#### WHAT IS REQUIRED:
Transcribe the part of the article on large-scale research facilities that starts with "Recent examples of" and goes on through "have all contributed.", word for word.

There has never been a better time for the materials community to get involved and explore the possibilities of synchrotrons and neutron sources
Over the last 20 years, the growth of large-scale research facilities has been prodigious. Just in the last couple of years, construction has begun on new synchrotrons in Australia, China, France, Spain, the Middle East, and the UK. New spallation neutron sources are under construction in Japan and the USA. Various national and regional roadmaps show that there is no shortage of potential projects lining up for support over the next 20 years.
Why this sudden plethora of ideas and where are they being driven from? The answer is that, in many cases, it is the diverse user base in addition to machine builders who are pushing the frontiers of science forward around such cutting-edge equipment. This is no less true for materials science and engineering.
Recent examples of materials research using large-scale facilities – in fields as diverse as archaeology, the detection of stresses in aircraft components, in situ measurement of bone density, and the investigation of viral infections in living cells – show how the breadth of science research continues to expand. Many of these new applications relate to real-time investigations in complex environments.
This growth has been made possible by the incessant march of technology. This has manifested itself not just in the increased speed, power, and brightness of the accelerators that form the basis of many of the facilities, but also in instrumentation technology. Advances in the technology of radiation detection, data acquisition, and sample manipulation have all contributed.
The speed of data collection is becoming awesome. Dependent on the facility, readings can currently be taken at greater than microsecond resolution. With new, proposed facilities approaching femtosecond resolution, it will be possible to follow individual atomic movements during reactions. Linked with time resolution is the sheer amount of data produced, which has to be stored, curated, and archived so that it is open to data mining in the future. This is a major challenge that is now receiving international attention.
Gone are the days when users had to understand how facilities worked and be capable of doing all the data analysis themselves. While it is certainly necessary to have people who push the technologies to the limit, most users work alongside dedicated experts who are involved as the project is being planned, advise on which instruments to use, help analyze the raw data, and offer complementary computer simulations to aid interpretation.
The growth in large-scale research facilities has been prodigious
In fact, an increasing number of facilities are introducing a service mode where a user sends in a sample and the experiment is run remotely or by experts at the facility. Control of the experiment can be undertaken from one's own office and, if there are several distributed researchers, the access grid allows communication between individuals as they watch the results appear and who, together, can take real-time decisions on settings and the future of the experiment. Remote handling is very useful for some industrial users, such as pharmaceutical companies testing the design of their drugs, aircraft manufacturers checking the strains and stresses in components especially where novel joining techniques are involved, and chemical firms analyzing the extrusion of polymers under different temperatures and pressures. A chocolate manufacturer has even been able to enhance the texture of its chocolate by analyzing and understanding its six crystalline structures.
As sources become increasingly more powerful, the opportunities for materials research will move toward the study of system dynamics. Scientists will be able to ‘see’ corrosion, battery decay, how hydrogen is stored and released, or protein-substrate interactions, among many others.
My own organization, the UK Council for the Central Laboratory of the Research Councils, is coming to the end of a consultation process that will result in recommendations for how the UK should plan for future provision of neutron sources for scientists from a wide range of backgrounds. Many scientists in the UK and elsewhere are not aware of the potential offered by access to the machines and the ancillary resources for specimen preparation, sample environment, etc. One of the major challenges of this exercise has been marketing. How do we reach out to scientists who don't currently use large-scale facilities to carry out their research? It is now time that the materials community took the initiative. Whatever system you wish to look at, whether it is molten, highly toxic, involves very high or very low temperatures, or includes interfaces between material and biological systems, there will be existing experience of looking at all these cases and many more.
So do not be afraid to engage and check out the potential. Whether you want to make real-time studies of catalytic processes at the atomic scale, or discover just what it is that makes the artificial smart polymers you have created behave like muscles, it is worth finding out if large-scale facilities can help. There has never been a better time for the materials community to get involved and set the agenda for the future.

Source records
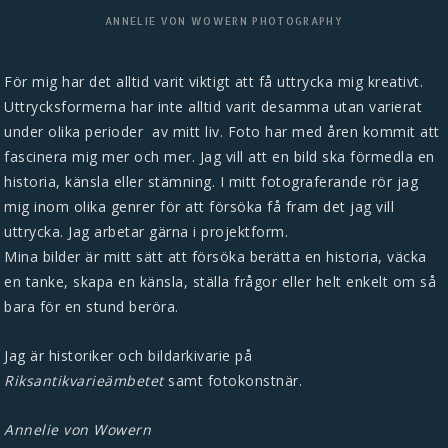
ANNELIE VON WOWERN PHOTOGRAPHY
För mig har det alltid varit viktigt att få uttrycka mig kreativt.
Uttrycksformerna har inte alltid varit desamma utan varierat
under olika perioder av mitt liv. Foto har med åren kommit att
fascinera mig mer och mer. Jag vill att en bild ska förmedla en
historia, känsla eller stämning. I mitt fotograferande rör jag
mig inom olika genrer för att försöka få fram det jag vill
uttrycka. Jag arbetar gärna i projektform.
Mina bilder är mitt sätt att försöka berätta en historia, väcka
en tanke, skapa en känsla, ställa frågor eller helt enkelt om så
bara för en stund beröra.
Jag är historiker och
bildarkivarie på
Riksantikvarieämbetet
samt fotokonstnär.
Annelie von Wowern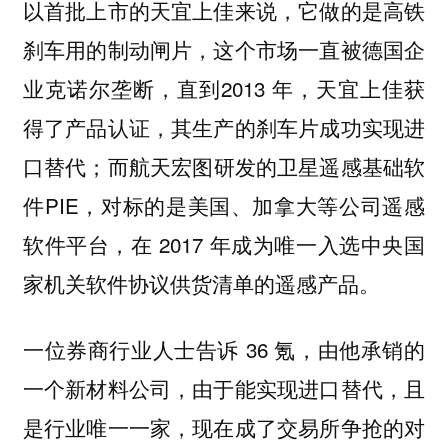
以首批上市的天宜上佳来说，它做的是高铁
刹车用的制动闸片，这个市场一直被德国企
业克诺尔垄断，直到2013 年，天宜上佳获
得了产品认证，其生产的刹车片成功实现进
口替代；而航天宏图研发的卫星遥感基础软
件PIE，对标的是美国、加拿大等公司遥感
软件平台，在 2017 年成为唯一入选中央国
家机关软件协议供货清单的遥感产品。
一位券商行业人士告诉 36 氪，由他承销的
一个新材料公司，由于能实现进口替代，且
是行业唯一一家，现在成了交易所争抢的对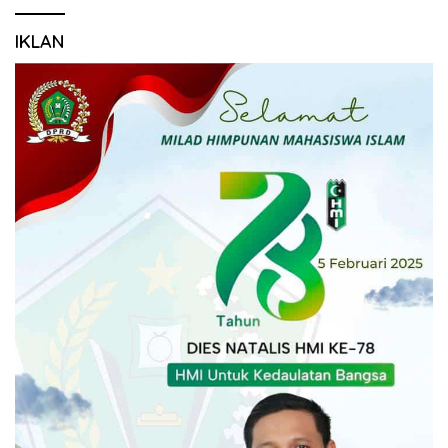
IKLAN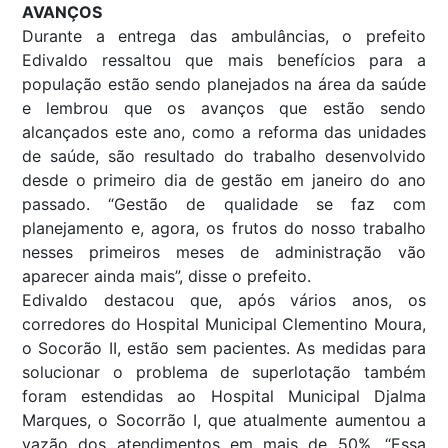
AVANÇOS
Durante a entrega das ambulâncias, o prefeito
Edivaldo ressaltou que mais benefícios para a
população estão sendo planejados na área da saúde
e lembrou que os avanços que estão sendo
alcançados este ano, como a reforma das unidades
de saúde, são resultado do trabalho desenvolvido
desde o primeiro dia de gestão em janeiro do ano
passado. “Gestão de qualidade se faz com
planejamento e, agora, os frutos do nosso trabalho
nesses primeiros meses de administração vão
aparecer ainda mais”, disse o prefeito.
Edivaldo destacou que, após vários anos, os
corredores do Hospital Municipal Clementino Moura,
o Socorão II, estão sem pacientes. As medidas para
solucionar o problema de superlotação também
foram estendidas ao Hospital Municipal Djalma
Marques, o Socorrão I, que atualmente aumentou a
vazão dos atendimentos em mais de 50%. “Essa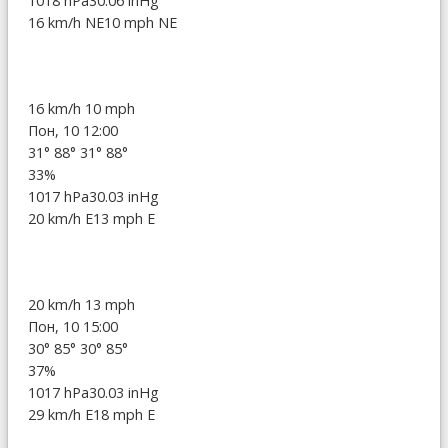
1018 hPa
30.06 inHg
16 km/h NE
10 mph NE
16 km/h
10 mph
Пон, 10 12:00
31°
88°
31°
88°
33%
1017 hPa
30.03 inHg
20 km/h E
13 mph E
20 km/h
13 mph
Пон, 10 15:00
30°
85°
30°
85°
37%
1017 hPa
30.03 inHg
29 km/h E
18 mph E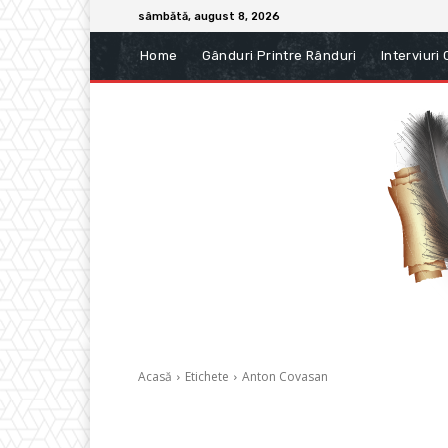
sâmbătă, august 8, 2026
Home
Gânduri Printre Rânduri
Interviuri
Acasă
Etichete
Anton Covasan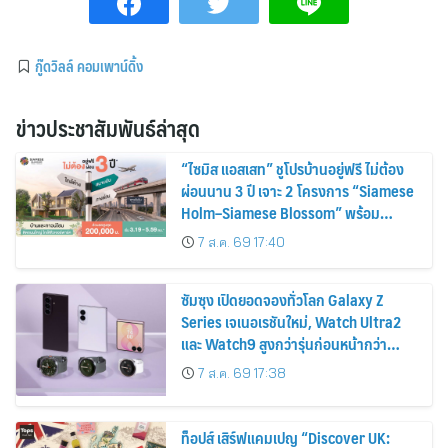
กู๊ดวิลล์ คอมเพาน์ดิ้ง
ข่าวประชาสัมพันธ์ล่าสุด
“ไซมิส แอสเสท” ชูโปรบ้านอยู่ฟรี ไม่ต้อง
ผ่อนนาน 3 ปี เจาะ 2 โครงการ “Siamese
Holm–Siamese Blossom” พร้อม
ส่วนลดและสิทธิพิเศษถึง 31 สิงหาคม
7 ส.ค. 69 17:40
2569
ซัมซุง เปิดยอดจองทั่วโลก Galaxy Z
Series เจเนอเรชันใหม่, Watch Ultra2
และ Watch9 สูงกว่ารุ่นก่อนหน้ากว่า
30%
7 ส.ค. 69 17:38
ท็อปส์ เสิร์ฟแคมเปญ “Discover UK: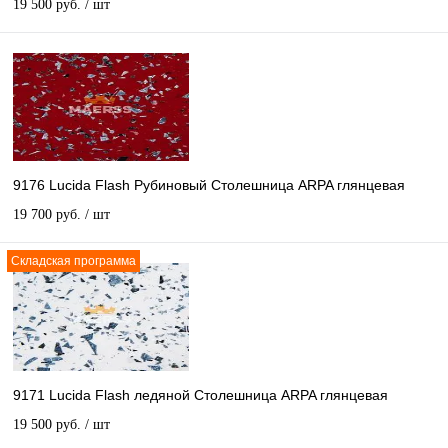
19 500 руб.
/ шт
9176 Lucida Flash Рубиновый Столешница ARPA глянцевая
19 700 руб.
/ шт
Складская программа
9171 Lucida Flash ледяной Столешница ARPA глянцевая
19 500 руб.
/ шт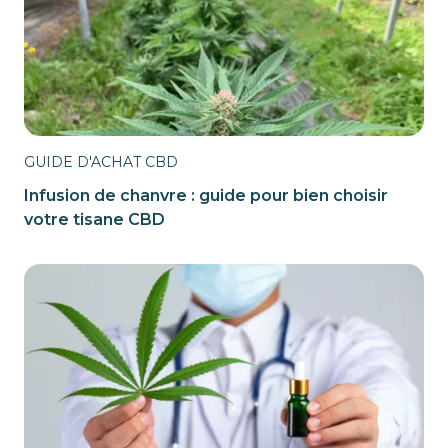
GUIDE D'ACHAT CBD
Infusion de chanvre : guide pour bien choisir
votre tisane CBD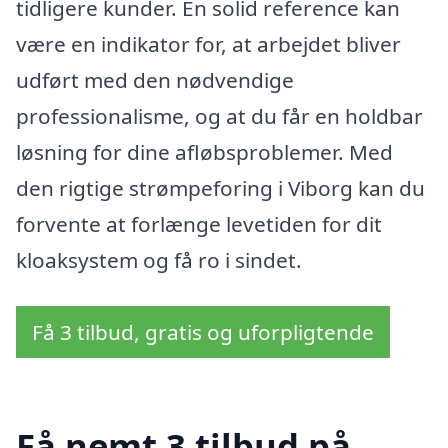
tidligere kunder. En solid reference kan
være en indikator for, at arbejdet bliver
udført med den nødvendige
professionalisme, og at du får en holdbar
løsning for dine afløbsproblemer. Med
den rigtige strømpeforing i Viborg kan du
forvente at forlænge levetiden for dit
kloaksystem og få ro i sindet.
Få 3 tilbud, gratis og uforpligtende
Få nemt 3 tilbud på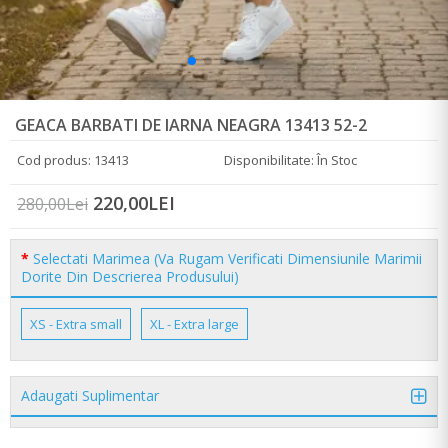
GEACA BARBATI DE IARNA NEAGRA 13413 52-2
Cod produs: 13413
Disponibilitate: În Stoc
220,00LEI
280,00Lei
Selectati Marimea (Va Rugam Verificati Dimensiunile Marimii
Dorite Din Descrierea Produsului)
XS - Extra small
XL - Extra large
Adaugati Suplimentar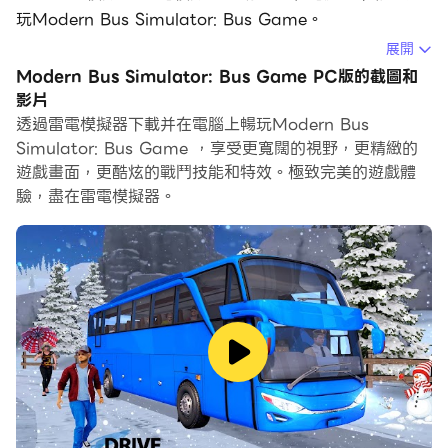
玩Modern Bus Simulator: Bus Game。
展開
在電腦上運行Modern Bus Simulator: Bus Game，您
Modern Bus Simulator: Bus Game PC版的截圖和
可以在大螢幕上清晰地瀏覽, 而用滑鼠和鍵盤操控應用程式
影片
比用觸摸屏鍵盤要快得多，同時你將永遠不必擔心設備的電
透過雷電模擬器下載并在電腦上暢玩Modern Bus
量問題。
Simulator: Bus Game ，享受更寬闊的視野，更精緻的
遊戲畫面，更酷炫的戰鬥技能和特效。極致完美的遊戲體
通過多開和同步功能，你甚至可以在PC上運行多個應用程
驗，盡在雷電模擬器。
式和帳戶。
而文件互傳功能讓分享圖像、影片和文件也變得非常容易。
下載Modern Bus Simulator: Bus Game並在PC上運
行。享受PC端的大螢幕和高畫質畫質吧!
🚌 你有沒有想過在虛擬世界中擁有一支巴士車隊？將這個
夢想變成現實，因為「現代巴士模擬器：巴士遊戲」為您提
供了這個結合了駕駛和停車公共交通的絕佳機會。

#### RESULT OF THIS TASK:
Recent examples of materials research using large-scale facilities – in fields as diverse as archaeology, the detection of stresses in aircraft components, in situ measurement of bone density, and the investigation of viral infections in living cells – show how the breadth of science research continues to expand. Many of these new applications relate to real-time investigations in complex environments.
This growth has been made possible by the incessant march of technology. This has manifested itself not just in the increased speed, power, and brightness of the accelerators that form the basis of many of the facilities, but also in instrumentation technology. Advances in the technology of radiation detection, data acquisition, and sample manipulation have all contributed.